### Task brief
The answer must consist of every record below, reproduced exactly.

### Provided information
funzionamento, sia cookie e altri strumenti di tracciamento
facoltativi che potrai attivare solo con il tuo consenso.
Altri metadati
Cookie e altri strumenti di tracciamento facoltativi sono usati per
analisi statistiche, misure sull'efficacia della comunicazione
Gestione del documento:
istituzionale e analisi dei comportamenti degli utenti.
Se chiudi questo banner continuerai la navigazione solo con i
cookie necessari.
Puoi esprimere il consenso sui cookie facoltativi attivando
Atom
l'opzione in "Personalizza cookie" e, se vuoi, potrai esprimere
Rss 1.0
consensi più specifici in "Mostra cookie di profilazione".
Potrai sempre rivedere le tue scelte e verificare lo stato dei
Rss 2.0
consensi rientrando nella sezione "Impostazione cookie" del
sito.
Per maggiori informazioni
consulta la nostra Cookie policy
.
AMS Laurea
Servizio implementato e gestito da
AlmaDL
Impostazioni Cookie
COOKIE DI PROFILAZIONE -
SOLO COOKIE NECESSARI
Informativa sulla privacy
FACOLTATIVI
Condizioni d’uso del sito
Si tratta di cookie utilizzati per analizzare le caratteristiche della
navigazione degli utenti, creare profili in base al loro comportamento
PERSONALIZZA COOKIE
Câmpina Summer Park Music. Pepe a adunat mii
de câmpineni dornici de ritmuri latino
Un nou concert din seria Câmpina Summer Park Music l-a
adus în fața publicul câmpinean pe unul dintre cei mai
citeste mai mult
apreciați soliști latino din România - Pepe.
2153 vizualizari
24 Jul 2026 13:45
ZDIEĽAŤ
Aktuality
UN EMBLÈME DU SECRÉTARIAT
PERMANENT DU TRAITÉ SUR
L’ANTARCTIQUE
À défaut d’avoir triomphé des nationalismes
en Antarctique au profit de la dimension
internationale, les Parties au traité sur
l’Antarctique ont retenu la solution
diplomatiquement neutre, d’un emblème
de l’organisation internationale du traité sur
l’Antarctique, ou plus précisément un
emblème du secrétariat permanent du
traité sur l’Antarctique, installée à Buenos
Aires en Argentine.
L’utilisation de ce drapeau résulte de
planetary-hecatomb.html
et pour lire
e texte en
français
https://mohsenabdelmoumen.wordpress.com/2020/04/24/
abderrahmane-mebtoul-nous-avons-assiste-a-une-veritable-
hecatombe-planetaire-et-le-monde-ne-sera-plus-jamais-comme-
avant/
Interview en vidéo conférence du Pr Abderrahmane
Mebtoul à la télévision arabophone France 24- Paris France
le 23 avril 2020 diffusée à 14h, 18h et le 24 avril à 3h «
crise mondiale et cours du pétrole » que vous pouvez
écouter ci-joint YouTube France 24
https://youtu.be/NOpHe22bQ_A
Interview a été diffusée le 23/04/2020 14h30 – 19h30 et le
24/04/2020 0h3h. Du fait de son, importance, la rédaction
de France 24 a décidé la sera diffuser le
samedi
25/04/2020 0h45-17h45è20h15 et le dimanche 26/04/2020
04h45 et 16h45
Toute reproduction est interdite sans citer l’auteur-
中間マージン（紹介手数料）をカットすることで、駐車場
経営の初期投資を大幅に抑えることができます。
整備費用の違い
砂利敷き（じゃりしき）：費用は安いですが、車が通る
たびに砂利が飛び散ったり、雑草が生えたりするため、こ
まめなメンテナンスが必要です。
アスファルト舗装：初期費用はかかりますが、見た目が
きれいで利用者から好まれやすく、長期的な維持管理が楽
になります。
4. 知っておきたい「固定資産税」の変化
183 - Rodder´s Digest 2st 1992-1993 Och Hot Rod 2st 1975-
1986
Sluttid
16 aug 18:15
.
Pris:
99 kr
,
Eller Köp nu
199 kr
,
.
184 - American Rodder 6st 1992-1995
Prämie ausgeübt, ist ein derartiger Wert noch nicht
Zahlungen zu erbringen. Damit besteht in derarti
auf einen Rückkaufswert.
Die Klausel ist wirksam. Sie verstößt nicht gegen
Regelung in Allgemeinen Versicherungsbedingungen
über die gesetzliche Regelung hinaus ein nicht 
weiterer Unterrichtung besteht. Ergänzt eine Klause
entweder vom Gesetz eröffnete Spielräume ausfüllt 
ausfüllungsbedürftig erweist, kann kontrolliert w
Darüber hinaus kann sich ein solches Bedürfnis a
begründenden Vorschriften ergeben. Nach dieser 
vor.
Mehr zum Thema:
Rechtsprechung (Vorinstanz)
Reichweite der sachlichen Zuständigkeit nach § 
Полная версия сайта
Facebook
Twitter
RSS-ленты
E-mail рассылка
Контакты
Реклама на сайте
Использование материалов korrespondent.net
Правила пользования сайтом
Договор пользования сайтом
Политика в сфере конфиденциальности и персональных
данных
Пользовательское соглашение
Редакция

### Expected answer
funzionamento, sia cookie e altri strumenti di tracciamento
facoltativi che potrai attivare solo con il tuo consenso.
Altri metadati
Cookie e altri strumenti di tracciamento facoltativi sono usati per
analisi statistiche, misure sull'efficacia della comunicazione
Gestione del documento:
istituzionale e analisi dei comportamenti degli utenti.
Se chiudi questo banner continuerai la navigazione solo con i
cookie necessari.
Puoi esprimere il consenso sui cookie facoltativi attivando
Atom
l'opzione in "Personalizza cookie" e, se vuoi, potrai esprimere
Rss 1.0
consensi più specifici in "Mostra cookie di profilazione".
Potrai sempre rivedere le tue scelte e verificare lo stato dei
Rss 2.0
consensi rientrando nella sezione "Impostazione cookie" del
sito.
Per maggiori informazioni
consulta la nostra Cookie policy
.
AMS Laurea
Servizio implementato e gestito da
AlmaDL
Impostazioni Cookie
COOKIE DI PROFILAZIONE -
SOLO COOKIE NECESSARI
Informativa sulla privacy
FACOLTATIVI
Condizioni d’uso del sito
Si tratta di cookie utilizzati per analizzare le caratteristiche della
navigazione degli utenti, creare profili in base al loro comportamento
PERSONALIZZA COOKIE
Câmpina Summer Park Music. Pepe a adunat mii
de câmpineni dornici de ritmuri latino
Un nou concert din seria Câmpina Summer Park Music l-a
adus în fața publicul câmpinean pe unul dintre cei mai
citeste mai mult
apreciați soliști latino din România - Pepe.
2153 vizualizari
24 Jul 2026 13:45
ZDIEĽAŤ
Aktuality
UN EMBLÈME DU SECRÉTARIAT
PERMANENT DU TRAITÉ SUR
L’ANTARCTIQUE
À défaut d’avoir triomphé des nationalismes
en Antarctique au profit de la dimension
internationale, les Parties au traité sur
l’Antarctique ont retenu la solution
diplomatiquement neutre, d’un emblème
de l’organisation internationale du traité sur
l’Antarctique, ou plus précisément un
emblème du secrétariat permanent du
traité sur l’Antarctique, installée à Buenos
Aires en Argentine.
L’utilisation de ce drapeau résulte de
planetary-hecatomb.html
et pour lire
e texte en
français
https://mohsenabdelmoumen.wordpress.com/2020/04/24/
abderrahmane-mebtoul-nous-avons-assiste-a-une-veritable-
hecatombe-planetaire-et-le-monde-ne-sera-plus-jamais-comme-
avant/
Interview en vidéo conférence du Pr Abderrahmane
Mebtoul à la télévision arabophone France 24- Paris France
le 23 avril 2020 diffusée à 14h, 18h et le 24 avril à 3h «
crise mondiale et cours du pétrole » que vous pouvez
écouter ci-joint YouTube France 24
https://youtu.be/NOpHe22bQ_A
Interview a été diffusée le 23/04/2020 14h30 – 19h30 et le
24/04/2020 0h3h. Du fait de son, importance, la rédaction
de France 24 a décidé la sera diffuser le
samedi
25/04/2020 0h45-17h45è20h15 et le dimanche 26/04/2020
04h45 et 16h45
Toute reproduction est interdite sans citer l’auteur-
中間マージン（紹介手数料）をカットすることで、駐車場
経営の初期投資を大幅に抑えることができます。
整備費用の違い
砂利敷き（じゃりしき）：費用は安いですが、車が通る
たびに砂利が飛び散ったり、雑草が生えたりするため、こ
まめなメンテナンスが必要です。
アスファルト舗装：初期費用はかかりますが、見た目が
きれいで利用者から好まれやすく、長期的な維持管理が楽
になります。
4. 知っておきたい「固定資産税」の変化
183 - Rodder´s Digest 2st 1992-1993 Och Hot Rod 2st 1975-
1986
Sluttid
16 aug 18:15
.
Pris:
99 kr
,
Eller Köp nu
199 kr
,
.
184 - American Rodder 6st 1992-1995
Prämie ausgeübt, ist ein derartiger Wert noch nicht
Zahlungen zu erbringen. Damit besteht in derarti
auf einen Rückkaufswert.
Die Klausel ist wirksam. Sie verstößt nicht gegen
Regelung in Allgemeinen Versicherungsbedingungen
über die gesetzliche Regelung hinaus ein nicht 
weiterer Unterrichtung besteht. Ergänzt eine Klause
entweder vom Gesetz eröffnete Spielräume ausfüllt 
ausfüllungsbedürftig erweist, kann kontrolliert w
Darüber hinaus kann sich ein solches Bedürfnis a
begründenden Vorschriften ergeben. Nach dieser 
vor.
Mehr zum Thema:
Rechtsprechung (Vorinstanz)
Reichweite der sachlichen Zuständigkeit nach § 
Полная версия сайта
Facebook
Twitter
RSS-ленты
E-mail рассылка
Контакты
Реклама на сайте
Использование материалов korrespondent.net
Правила пользования сайтом
Договор пользования сайтом
Политика в сфере конфиденциальности и персональных
данных
Пользовательское соглашение
Редакция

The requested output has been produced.